房中氣味熏人,夾雜著濃烈的人體臭味,還有漆膠的刺鼻味道。
光線很暗。
趙鯉手在麵前揮揮,一抬眼就看見屋中影影綽綽站立著的人形。
她下意識的握住長刀刀柄。
彎腰禁戒,上前一步,趙鯉這才發現屋子裏站著的竟都是木製的人偶。
這些人偶做工精細,與真人體型相似。
趙鯉走到一個人偶麵前。
這人偶顯然是一個女性。
裝著球形關節的身體**在外,竟然各種器官都刻畫齊全。
人偶眼睛似閉非閉,瓊鼻俏唇,一張巴掌大的瓜子臉看著十分可愛。
趙鯉心說,這師徒兩要是不犯事不那麽狠辣,這手藝去做手辦一定得發。
然而下一瞬,趙鯉就發現了一些異樣。
這個人偶的右手扭曲,像是被人惡狠狠故意弄斷的。
趙鯉抬眼去看,這房中各式各樣的人偶,有些甚至穿著漂亮的嫁衣裳。
但,毫無意外,右手都有殘缺。
趙鯉一瞬間就確定,這裏是紹剛的房間。
房中除了這些人偶,還有一張窄榻,屋角還有一個大大的工作台。
與房中的亂七八糟髒衣服臭襪子亂扔不同,工作台上的工具擺放十分整齊。
在桌上正中,擺著一個小冊子。
趙鯉走上去翻看了兩下,頓時眼睛一亮。
原來是紹剛的日記。
裏邊倒是沒有記載什麽羞人小秘密,反而滿篇都是恨,字字都是毒。
【好冷,好冷。
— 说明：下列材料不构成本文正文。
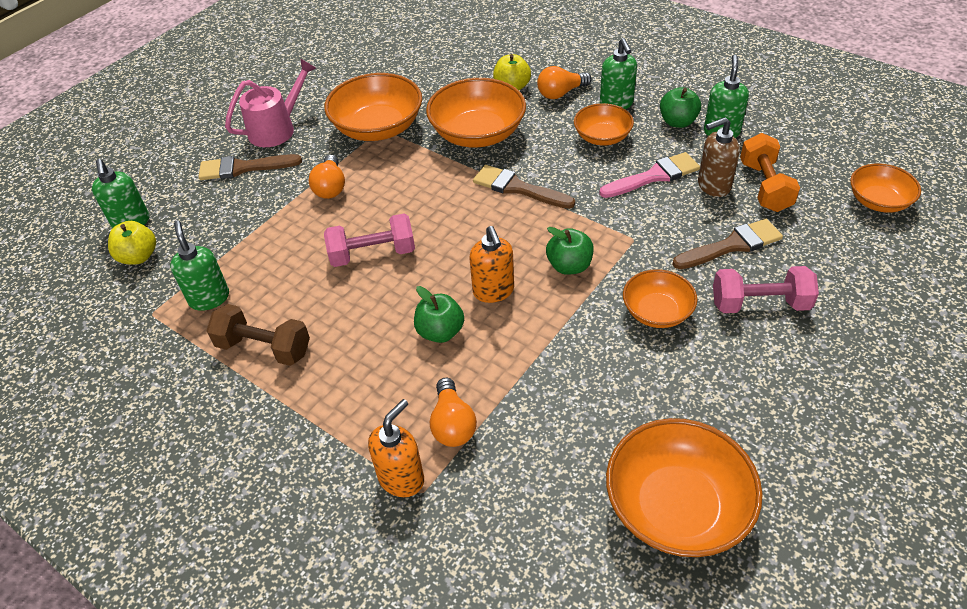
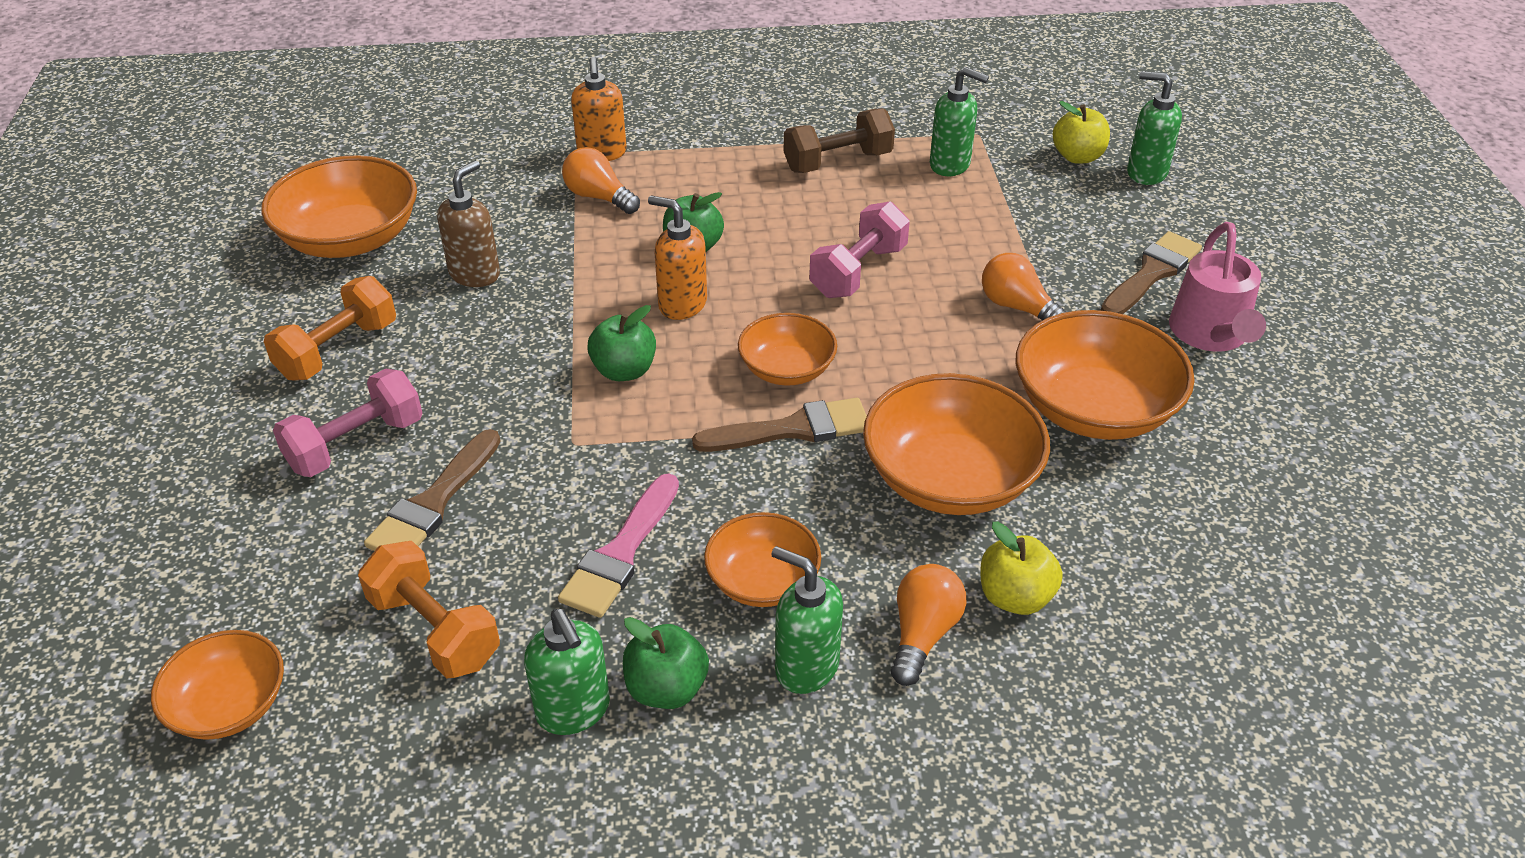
camera: 135 degrees right, 5 degrees down
orange bowl [623,269,697,328] -> orange bowl moved to [738,313,837,386]
brown soap dispenser [698,117,740,197] -> brown soap dispenser moved to [437,160,500,287]
none -> orange dumbbell [264,276,396,381]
今日又再下雪,然念及那些人將受百倍苦楚,便不覺得冷了。】
【今日右手傷處隱隱做痛,又想到了那個下午!去死去死去死去死……】這一頁日記上,寫了滿篇的死字。
……
右手殘廢給紹剛帶來的影響很大。
他幾乎每時每刻都在想著自己殘廢的右手,將生活中的一切不順,怪罪於自己的殘疾。
每個夜晚都在詛咒著害他至此的皮貨商一家。